DP: Well John died in 2001 and the company kind of stopped with him. They haven’t actively made films for a long time. They just sort of…. ceased to be. And it was really tragic because John’s son, Rory, was a really good cameraman . And he died really close to John and then his daughter. So there was a whole chain of events and I don’t know if that’s what made Pacific stop, but they did.

But those early films… they did a lot of groundbreaking stuff. Broken Barrier in ’52, and then Runaway in ’64 and then Don’t Let it Get You. Those are the only three independently produced New Zealand films between Rewi’s Last Stand being produced in 1940 through to the 70s. Only three films managed to get made. All of them were by Pacific Films.

NW: Wow. That’s huge.

DP: It’s extraordinary. How they did it.

NW: It must have been tough going for anyone to get through one. And they did three.

DP: Really tough. Most people didn’t survive. So yeah, those three, ’52, ’64, ’66. Such big gaps in between. And then nothing. The independent film industry had hardly moved on from the days of the 20s, even though they had bigger crews. Hard yards. And Pacific took on substantial topics, and you can see it in John’s writing, which is really good. He’s got a paper about film at UNESCO. Boy, he had some great stuff to say. And a great sense of humour. And Don’t Let it Get You would have definitely come from those things about him. Not letting things get to you.

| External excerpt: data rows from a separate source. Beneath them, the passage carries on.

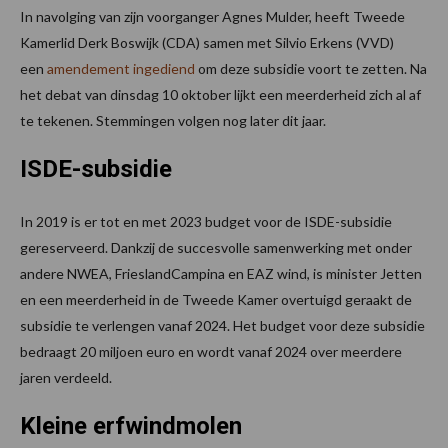
In navolging van zijn voorganger Agnes Mulder, heeft Tweede
Kamerlid Derk Boswijk (CDA) samen met Silvio Erkens (VVD)
een
amendement ingediend
om deze subsidie voort te zetten. Na
het debat van dinsdag 10 oktober lijkt een meerderheid zich al af
te tekenen. Stemmingen volgen nog later dit jaar.
ISDE-subsidie
In 2019 is er tot en met 2023 budget voor de ISDE-subsidie
gereserveerd. Dankzij de succesvolle samenwerking met onder
andere NWEA, FrieslandCampina en EAZ wind, is minister Jetten
en een meerderheid in de Tweede Kamer overtuigd geraakt de
subsidie te verlengen vanaf 2024. Het budget voor deze subsidie
bedraagt 20 miljoen euro en wordt vanaf 2024 over meerdere
jaren verdeeld.
Kleine erfwindmolen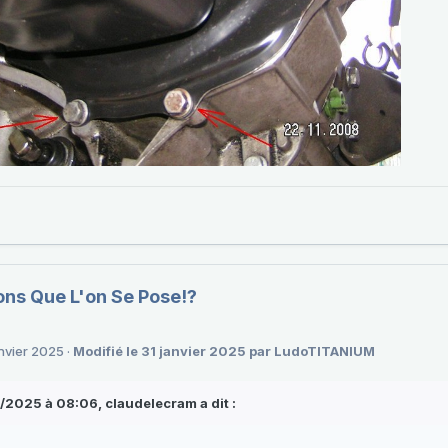
ons Que L'on Se Pose!?
anvier 2025
·
Modifié
le 31 janvier 2025
par LudoTITANIUM
1/2025 à 08:06,
claudelecram
a dit :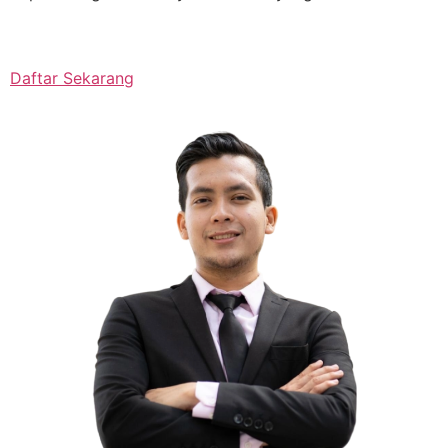
Daftar Sekarang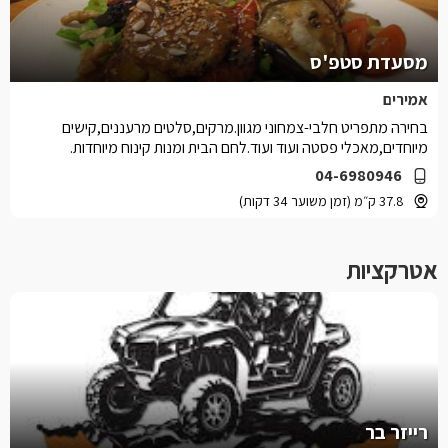
מסעדת סטפ'ס
אמירים
בחירה מתפריט חלבי-צמחוני מגוון.מרקים,סלטים מרעננים,קישים
מיוחדים,מאכלי פסטה ועוד ועוד.לחם הבית ומנות קינוח מיוחדות.
04-6980946
37.8 ק״מ (זמן משוער 34 דקות)
אטרקציות
רייזר בר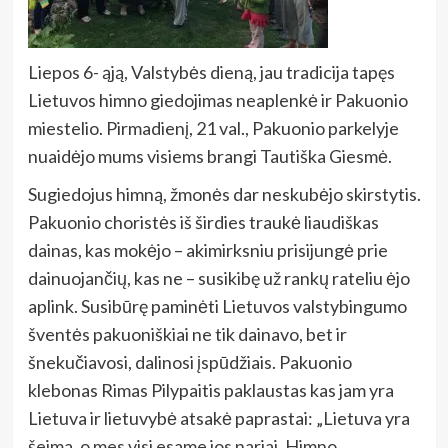
Li
epos 6- ąją, Valstybės dieną, jau tradicija tapęs
Lietuvos himno giedojimas neaplenkė ir Pakuonio
miestelio. Pirmadienį, 21 val., Pakuonio parkelyje
nuaidėjo mums visiems brangi Tautiška Giesmė.
Sugiedojus himną, žmonės dar neskubėjo skirstytis.
Pakuonio choristės iš širdies traukė liaudiškas
dainas, kas mokėjo – akimirksniu prisijungė prie
dainuojančių, kas ne – susikibę už rankų rateliu ėjo
aplink. Susibūrę paminėti Lietuvos valstybingumo
šventės pakuoniškiai ne tik dainavo, bet ir
šnekučiavosi, dalinosi įspūdžiais. Pakuonio
klebonas Rimas Pilypaitis paklaustas kas jam yra
Lietuva ir lietuvybė atsakė paprastai: „Lietuva yra
šeima, o mes visi esame jos nariai. Himno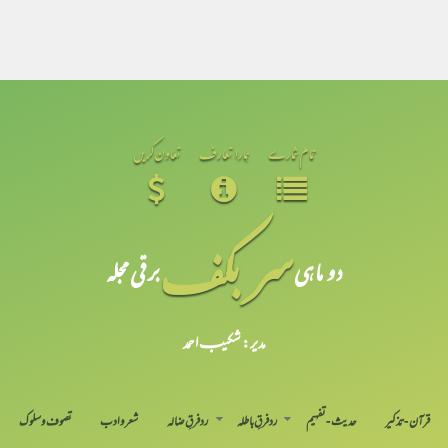
تمام شمارے
ہمارا تعارف
تعاون کریں
سر بکف
دو ماہی
برقی مجلہ
مدیر: شکیبـ احمد
قرآن-تذکیر
حدیث-تفہیم
رد فرقِ باطلہ
رد فرقِ ضالہ
شعر و ادب
تصوف و سلوک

NW: Is that what the film’s about?

DP: Well it’s a musical. A guy comes from Australia to play the drums at a festival in Rotorua and he hooks up with Howard and the others. Gary Wallace (the drummer) was a pop star in Australia in the 60s and it’s the usual story – he comes over to the festival and falls in love with a local girl, joins the local band, everything goes well…

NW: “…there’s a kerfuffle, then it’s all right…”

DP: Yeah, you got it. And it’s awesome, Howard Morrison and the Howard Morrison Quartet play in it, there’s a great scene with Kiri Te Kanawa and she’s sitting in a marae with all these little kids around her and she goes “See? Now this is how I sing without an orchestra” and pushes the button on a tape recorder and there’s this beautiful singing and they all go “ooooohh”. Bits and pieces like that which really make it. And as I say, there’s the hilarious product placement. And it got an Australian release which was pretty extraordinary.

Still from the film 'Don't Let It Get You', with Kiri Te Kanawa demonstrating to children on a marae how her tape recorder assists her training.

Still from the film 'Don't Let It Get You' - Children are transfixed as Kiri Te Kanawa demonstrates how her tape recorder assists her training, a high-tech alternative to an orchestra!

NW: How much do Ngā Taonga Sound & Vision staff know about the sign’s legacy? What comments or questions have you heard from them – or visitors – about what it is and why we have it? 

DP: It’s mainly visitors, and the big thing is that we see people taking photos of it all the time!

NW: It’s iconic, at least I think so… for this building, for that corner, for this part of Wellington.

DP: Yeah it is, so we often see people stopping in front of it. But I haven’t heard staff asking too much about it. Though I don’t think many people realise it’s a permanent part of our collection. It’s so GOOD it has a home here.

NW: It’s very positive, sometimes I think “thanks, sign!” But then I also think it sounds vaguely ominous. What is this ‘it’ that is coming for me?

DP: [Laughs] Ah, like late night Cuba Street?! Yeah it’s really cool to see people looking at it all the time, taking photos of it all the time. I reckon it’d make a great postcard. It is, I think, one of the best film titles ever.

NW: It definitely speaks on all kinds of levels. The fact that the sign isn’t a old set piece or prop, it’s a deliberately made piece of art referencing a romping Rotorua based musical from the 60s – that’s extra fun for me to find out.

DP: And now you should watch the film. It’s one of my faves. For lots of reasons!

Notations

  1. Michael Seresin was the cinematographer for Bugsy Malone (1976), Angela’s Ashes (1999), Harry Potter and the Prisoner of Azkaban (2004) and Gravity (2014).